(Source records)
····················

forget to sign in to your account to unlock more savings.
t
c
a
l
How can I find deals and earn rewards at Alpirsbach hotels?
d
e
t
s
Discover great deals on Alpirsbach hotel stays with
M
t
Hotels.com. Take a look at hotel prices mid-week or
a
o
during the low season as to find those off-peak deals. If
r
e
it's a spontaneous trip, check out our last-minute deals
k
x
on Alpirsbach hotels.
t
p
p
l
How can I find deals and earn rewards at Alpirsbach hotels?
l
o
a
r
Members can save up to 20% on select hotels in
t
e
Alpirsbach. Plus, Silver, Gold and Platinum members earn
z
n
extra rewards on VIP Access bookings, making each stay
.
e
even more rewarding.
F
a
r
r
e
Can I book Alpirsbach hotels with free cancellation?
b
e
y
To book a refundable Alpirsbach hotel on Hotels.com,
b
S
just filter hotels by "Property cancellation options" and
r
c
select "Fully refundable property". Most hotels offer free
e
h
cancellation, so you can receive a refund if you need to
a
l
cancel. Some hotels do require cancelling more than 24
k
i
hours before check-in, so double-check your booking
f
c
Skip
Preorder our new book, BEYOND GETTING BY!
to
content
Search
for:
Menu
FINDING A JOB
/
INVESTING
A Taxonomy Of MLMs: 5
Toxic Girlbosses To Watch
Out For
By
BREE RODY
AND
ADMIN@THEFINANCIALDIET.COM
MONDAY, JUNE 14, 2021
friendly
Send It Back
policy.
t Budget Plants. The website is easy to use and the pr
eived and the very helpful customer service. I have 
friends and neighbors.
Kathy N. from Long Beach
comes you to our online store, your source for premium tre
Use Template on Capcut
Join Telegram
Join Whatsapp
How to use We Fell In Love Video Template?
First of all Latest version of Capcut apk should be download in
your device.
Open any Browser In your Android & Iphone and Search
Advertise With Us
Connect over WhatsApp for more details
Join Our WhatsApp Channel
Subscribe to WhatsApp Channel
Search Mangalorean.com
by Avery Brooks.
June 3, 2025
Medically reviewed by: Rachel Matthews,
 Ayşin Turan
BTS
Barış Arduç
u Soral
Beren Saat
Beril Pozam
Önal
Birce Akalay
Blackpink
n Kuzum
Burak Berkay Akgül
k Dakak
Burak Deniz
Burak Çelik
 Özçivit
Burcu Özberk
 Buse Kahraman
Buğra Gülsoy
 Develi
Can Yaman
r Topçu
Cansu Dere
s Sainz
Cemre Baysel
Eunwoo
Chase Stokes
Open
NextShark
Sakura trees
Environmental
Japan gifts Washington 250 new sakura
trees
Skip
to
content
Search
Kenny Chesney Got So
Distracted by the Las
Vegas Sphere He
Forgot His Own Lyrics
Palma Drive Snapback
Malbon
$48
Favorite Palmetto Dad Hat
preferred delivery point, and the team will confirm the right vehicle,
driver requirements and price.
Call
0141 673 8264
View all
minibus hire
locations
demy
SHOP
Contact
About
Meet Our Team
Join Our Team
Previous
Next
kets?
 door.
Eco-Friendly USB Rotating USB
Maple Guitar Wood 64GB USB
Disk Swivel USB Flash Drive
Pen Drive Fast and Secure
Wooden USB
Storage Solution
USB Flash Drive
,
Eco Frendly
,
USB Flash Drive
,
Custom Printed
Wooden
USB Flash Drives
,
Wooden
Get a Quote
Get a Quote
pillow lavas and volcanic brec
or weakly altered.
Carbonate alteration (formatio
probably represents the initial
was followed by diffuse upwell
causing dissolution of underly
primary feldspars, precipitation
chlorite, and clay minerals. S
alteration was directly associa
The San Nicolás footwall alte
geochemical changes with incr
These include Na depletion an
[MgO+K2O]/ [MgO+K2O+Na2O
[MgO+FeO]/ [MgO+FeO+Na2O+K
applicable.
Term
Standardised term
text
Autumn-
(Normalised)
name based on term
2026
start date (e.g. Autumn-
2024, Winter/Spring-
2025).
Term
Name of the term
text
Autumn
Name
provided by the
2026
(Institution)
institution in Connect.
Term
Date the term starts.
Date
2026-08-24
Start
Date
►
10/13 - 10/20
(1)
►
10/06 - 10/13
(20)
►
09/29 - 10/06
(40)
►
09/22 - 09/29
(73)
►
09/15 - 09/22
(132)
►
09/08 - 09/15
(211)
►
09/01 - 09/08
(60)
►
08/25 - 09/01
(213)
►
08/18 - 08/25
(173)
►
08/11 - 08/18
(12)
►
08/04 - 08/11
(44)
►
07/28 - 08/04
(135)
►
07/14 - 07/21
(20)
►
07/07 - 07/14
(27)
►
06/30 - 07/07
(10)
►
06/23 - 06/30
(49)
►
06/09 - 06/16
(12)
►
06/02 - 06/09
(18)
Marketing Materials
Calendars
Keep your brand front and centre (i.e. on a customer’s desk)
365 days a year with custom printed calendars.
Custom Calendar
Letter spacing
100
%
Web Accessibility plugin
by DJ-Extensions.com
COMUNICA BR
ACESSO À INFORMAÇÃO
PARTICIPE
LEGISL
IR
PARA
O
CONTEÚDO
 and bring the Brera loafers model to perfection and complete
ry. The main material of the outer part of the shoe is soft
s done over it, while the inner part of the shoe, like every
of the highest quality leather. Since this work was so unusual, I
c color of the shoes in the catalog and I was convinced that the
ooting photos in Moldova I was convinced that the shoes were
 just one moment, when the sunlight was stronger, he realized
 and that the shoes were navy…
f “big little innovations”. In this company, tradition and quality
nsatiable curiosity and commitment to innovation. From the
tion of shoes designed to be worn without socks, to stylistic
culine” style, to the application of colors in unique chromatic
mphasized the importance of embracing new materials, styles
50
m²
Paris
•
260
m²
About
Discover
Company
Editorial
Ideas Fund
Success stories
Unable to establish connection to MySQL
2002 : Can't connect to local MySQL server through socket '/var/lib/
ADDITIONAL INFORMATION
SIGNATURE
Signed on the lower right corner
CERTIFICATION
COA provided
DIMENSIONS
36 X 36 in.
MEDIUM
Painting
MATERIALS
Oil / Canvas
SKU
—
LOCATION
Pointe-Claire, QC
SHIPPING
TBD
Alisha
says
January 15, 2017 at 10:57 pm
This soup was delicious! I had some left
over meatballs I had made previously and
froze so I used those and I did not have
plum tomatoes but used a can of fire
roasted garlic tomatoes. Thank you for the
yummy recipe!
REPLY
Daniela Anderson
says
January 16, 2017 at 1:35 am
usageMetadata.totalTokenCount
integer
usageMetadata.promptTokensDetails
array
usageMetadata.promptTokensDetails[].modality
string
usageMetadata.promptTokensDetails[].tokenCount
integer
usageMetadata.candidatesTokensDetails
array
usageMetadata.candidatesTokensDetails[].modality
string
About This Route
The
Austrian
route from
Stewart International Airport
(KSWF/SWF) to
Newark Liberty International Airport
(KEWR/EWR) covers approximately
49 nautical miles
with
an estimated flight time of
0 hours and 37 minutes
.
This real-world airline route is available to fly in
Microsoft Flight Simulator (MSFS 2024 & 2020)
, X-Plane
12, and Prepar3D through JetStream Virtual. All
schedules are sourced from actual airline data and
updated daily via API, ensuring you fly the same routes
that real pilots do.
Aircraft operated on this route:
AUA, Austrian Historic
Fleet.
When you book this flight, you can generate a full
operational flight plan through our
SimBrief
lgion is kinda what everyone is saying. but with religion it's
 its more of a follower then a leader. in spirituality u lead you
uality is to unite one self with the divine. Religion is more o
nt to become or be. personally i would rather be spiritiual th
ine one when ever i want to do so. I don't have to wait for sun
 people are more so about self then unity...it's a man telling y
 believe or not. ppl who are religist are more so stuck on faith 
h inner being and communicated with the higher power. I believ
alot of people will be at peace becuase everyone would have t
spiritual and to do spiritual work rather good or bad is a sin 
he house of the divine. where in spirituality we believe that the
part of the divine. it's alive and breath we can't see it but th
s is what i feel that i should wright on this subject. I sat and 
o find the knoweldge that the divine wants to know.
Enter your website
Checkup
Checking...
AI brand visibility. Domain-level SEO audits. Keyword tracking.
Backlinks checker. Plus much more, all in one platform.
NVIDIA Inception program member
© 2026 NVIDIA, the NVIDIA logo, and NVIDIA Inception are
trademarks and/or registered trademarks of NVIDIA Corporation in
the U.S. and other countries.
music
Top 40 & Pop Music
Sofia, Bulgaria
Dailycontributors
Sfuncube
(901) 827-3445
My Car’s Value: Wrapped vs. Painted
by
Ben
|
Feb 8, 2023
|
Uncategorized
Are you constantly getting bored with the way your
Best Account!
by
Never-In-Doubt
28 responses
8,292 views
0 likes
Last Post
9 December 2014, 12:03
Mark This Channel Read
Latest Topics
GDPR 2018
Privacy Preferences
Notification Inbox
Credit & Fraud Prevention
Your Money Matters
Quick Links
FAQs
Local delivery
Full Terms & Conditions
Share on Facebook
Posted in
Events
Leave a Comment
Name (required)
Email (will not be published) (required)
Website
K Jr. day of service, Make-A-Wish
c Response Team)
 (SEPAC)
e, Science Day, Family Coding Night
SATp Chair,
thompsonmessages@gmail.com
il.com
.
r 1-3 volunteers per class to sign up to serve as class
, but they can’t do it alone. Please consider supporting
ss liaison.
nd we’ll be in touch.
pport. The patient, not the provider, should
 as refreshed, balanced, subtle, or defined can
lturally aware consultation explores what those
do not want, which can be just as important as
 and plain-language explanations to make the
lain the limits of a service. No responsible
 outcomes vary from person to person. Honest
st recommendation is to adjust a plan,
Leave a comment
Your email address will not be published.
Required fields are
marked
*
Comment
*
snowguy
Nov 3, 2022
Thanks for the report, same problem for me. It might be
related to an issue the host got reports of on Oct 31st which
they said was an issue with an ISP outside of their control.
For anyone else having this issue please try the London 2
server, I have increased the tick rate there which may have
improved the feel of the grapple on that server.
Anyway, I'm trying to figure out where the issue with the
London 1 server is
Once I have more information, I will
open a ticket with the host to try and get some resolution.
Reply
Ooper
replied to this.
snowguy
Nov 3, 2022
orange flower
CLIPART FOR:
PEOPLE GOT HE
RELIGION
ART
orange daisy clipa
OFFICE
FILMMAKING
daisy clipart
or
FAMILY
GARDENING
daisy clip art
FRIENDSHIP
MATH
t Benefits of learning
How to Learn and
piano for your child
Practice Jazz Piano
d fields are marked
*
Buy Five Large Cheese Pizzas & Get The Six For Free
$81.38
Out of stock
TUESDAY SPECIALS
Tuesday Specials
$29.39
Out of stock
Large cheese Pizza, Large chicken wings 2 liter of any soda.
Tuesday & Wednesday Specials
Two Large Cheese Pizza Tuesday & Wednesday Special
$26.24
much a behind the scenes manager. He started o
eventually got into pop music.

····················

● **INSTRUCTIONS FOR THE TASK**:
Return, from the data, each line where the string "have" occurs.

● **ANSWER**:
eived and the very helpful customer service. I have 
froze so I used those and I did not have
ine one when ever i want to do so. I don't have to wait for sun
alot of people will be at peace becuase everyone would have t
server, I have increased the tick rate there which may have
Once I have more information, I will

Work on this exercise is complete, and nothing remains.